The American Association of Orthodontists recommends that your child get a check-up with an orthodontist at the first recognition of an orthodontic problem, but no later than age 7. By then, your child has enough permanent teeth for an orthodontist to determine whether an orthodontic problem exists or is developing. A check-up no later than age 7 gives your orthodontist the opportunity to recommend the appropriate treatment at the appropriate time. If early treatment is in order, the orthodontist may be able to achieve results that may not be possible once the face and jaws have finished growing.

Age is not a concern when it comes to orthodontic treatment. Healthy teeth can be moved at any age. Today, adults account for one in every five orthodontic patients. A consultation with an orthodontist will determine if you can benefit from treatment. Many of today’s treatment options such as clear braces and clear aligners (e.g., Invisalign, Sure Smile) are designed to minimize the appearance of the appliance and better fit an adult lifestyle.

Your orthodontist will need to consult with your dentist and/or periodontist about the health of your gums. If you are a candidate for orthodontic treatment, you will continue regular visits with your dentist and/or periodontist. For many patients, proper tooth alignment can contribute to healthy gums.

The image on the right shows post-treatment alignment of roots and better access for maintaining health of the bone and gums. Spaces are closed and distributed to replace the missing teeth with implants.

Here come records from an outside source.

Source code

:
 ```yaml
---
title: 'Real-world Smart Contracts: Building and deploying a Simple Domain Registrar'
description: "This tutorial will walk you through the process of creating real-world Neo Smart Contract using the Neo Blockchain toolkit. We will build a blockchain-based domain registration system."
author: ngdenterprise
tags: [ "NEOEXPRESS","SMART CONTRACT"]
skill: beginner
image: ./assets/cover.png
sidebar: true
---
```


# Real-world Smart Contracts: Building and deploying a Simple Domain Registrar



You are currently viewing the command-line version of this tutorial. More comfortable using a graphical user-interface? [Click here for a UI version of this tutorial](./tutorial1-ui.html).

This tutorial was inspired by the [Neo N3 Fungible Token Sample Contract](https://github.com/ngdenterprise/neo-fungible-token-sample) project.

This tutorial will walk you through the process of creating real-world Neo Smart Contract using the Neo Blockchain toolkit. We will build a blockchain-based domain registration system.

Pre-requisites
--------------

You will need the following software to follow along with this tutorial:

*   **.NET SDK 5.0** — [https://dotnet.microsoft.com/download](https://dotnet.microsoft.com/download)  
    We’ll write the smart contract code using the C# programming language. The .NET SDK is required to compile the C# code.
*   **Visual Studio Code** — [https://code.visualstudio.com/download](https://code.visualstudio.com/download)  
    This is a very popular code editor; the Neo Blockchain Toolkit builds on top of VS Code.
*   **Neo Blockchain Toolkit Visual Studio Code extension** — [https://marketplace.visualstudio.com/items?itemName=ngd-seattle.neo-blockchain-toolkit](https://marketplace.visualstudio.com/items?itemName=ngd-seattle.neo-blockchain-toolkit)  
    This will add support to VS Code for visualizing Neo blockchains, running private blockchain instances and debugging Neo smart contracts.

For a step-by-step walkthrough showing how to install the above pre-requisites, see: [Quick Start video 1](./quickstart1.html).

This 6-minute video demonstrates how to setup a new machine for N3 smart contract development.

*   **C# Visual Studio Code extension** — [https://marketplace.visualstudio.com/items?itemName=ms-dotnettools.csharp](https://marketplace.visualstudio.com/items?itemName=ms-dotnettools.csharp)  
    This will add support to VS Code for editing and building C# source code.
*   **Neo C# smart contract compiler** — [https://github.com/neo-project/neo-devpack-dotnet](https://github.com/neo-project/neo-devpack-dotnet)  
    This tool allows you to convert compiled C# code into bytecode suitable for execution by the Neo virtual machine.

Orthodontic treatment averages less than two years, but can range from only a couple of months to three years or more depending on the severity of the problem and the stage of growth and development of the jaws and dentition. When “active” orthodontic treatment ends, retainers are prescribed for most patients to keep teeth in their new position. Advances in today’s orthodontic materials and technics have made it possible for patients to see the orthodontist only about once every six to eight weeks during active treatment.